Much of what was said was a rehash of an article he wrote last summer, but it has become clear this ideology is now guiding his actions and he needs to be taken literally and seriously.

Following the logic of Putin's speech, it seems only a matter of time before a full invasion of Ukraine to reunite the two peoples will have to take place. Russia, viewed through this lens, cannot face the risk of assault from Ukrainian territory. The "puppet regime" will have to be removed.

Yet even now, at this grimmest point, the west does not want to take the final step of breaking off all diplomatic contact with the Kremlin. Diplomats are looking desperately for chinks of light in the gloom.

One uncertainty is quite how far the "Russian peacekeepers" will advance. Will Putin recognise all of Luhansk and Donetsk as independent, or just the territory currently held by the Russia-backed separatists? The former would mean pushing his tanks across the line of contact, drastically increasing the possibility of full-blown conflict. The latter is still a breach of international law, and rips up the Minsk accords, but in a way only formalises the existing Russian presence in the area.

This uncertainty accounts for why the west is not yet unleashing the full big bazooka of sanctions. There will be coordinated sanctions in Brussels, London and Washington. They will go after entities and people in the self-proclaimed republics, as well as those close to the Putin regime. But the package is unlikely yet to constitute an imposition of export controls and the drying up of finance for Russia in the London capital markets.

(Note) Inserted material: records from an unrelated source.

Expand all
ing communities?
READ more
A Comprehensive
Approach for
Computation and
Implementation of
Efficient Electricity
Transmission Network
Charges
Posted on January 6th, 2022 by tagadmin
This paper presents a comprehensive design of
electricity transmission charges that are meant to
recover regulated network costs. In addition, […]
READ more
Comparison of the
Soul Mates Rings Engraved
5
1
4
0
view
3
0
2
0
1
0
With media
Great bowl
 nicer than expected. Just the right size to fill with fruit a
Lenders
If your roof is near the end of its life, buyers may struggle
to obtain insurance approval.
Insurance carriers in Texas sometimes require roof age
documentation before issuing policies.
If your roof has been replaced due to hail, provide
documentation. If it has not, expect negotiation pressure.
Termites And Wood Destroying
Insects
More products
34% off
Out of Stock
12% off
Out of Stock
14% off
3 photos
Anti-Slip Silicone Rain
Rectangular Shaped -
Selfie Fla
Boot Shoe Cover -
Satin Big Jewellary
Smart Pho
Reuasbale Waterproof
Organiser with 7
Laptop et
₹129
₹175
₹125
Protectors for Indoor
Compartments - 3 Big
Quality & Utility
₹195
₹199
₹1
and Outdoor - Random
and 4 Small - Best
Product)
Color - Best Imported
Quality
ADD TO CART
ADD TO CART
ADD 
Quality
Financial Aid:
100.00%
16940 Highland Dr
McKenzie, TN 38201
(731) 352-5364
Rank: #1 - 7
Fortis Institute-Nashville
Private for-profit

The discrepancy constitutes a change of tactics, if not strategy. At a briefing on 25 January, state department officials insisted: "The gradualism of the past is out, and this time we'll start at the top of the escalation ladder and stay there. We've made efforts to signal this intention very clearly".

Boris Johnson said in Kyiv last week that as soon as a Russian toecap crossed into Ukraine, sanctions would be triggered. But Putin has not quite gone over the brink, hence the caution.

A US intelligence official a week ago had likened the west's tactics in handling Putin to dealing with a kidnapper holding hostages in a booby-trapped building. The first aim was to keep the kidnapper talking. The hope was that a professional negotiator, or a sympathetic family member, perhaps a member of the Russian army, could talk the highly strung kidnapper round and make him realise that whatever his grievances, this is not going to work out well for him in the long term. Even now, Putin is toying with the matches but not yet blown the whole building up.

If anything, he has now lost some leverage by taking the pressure off Ukraine to offer concessions and leaving his protector, China, uneasy at the UN security council. He also weakened the advocates of diplomacy in Europe.

Macron will defend his efforts to keep Putin talking, even if it is seen as a heroic failure. But his proposed summit on the future security architecture of Europe - still not rejected by the Kremlin - looks doomed. Putin simply cannot be trusted.

That leaves the west focusing on the consequences of a breakdown - sanctions, shoring up Nato's eastern flank, preparing for refugees and finding ways to help the Ukrainian army to make Putin's price of victory so high that his domestic popularity nosedives along with the rouble.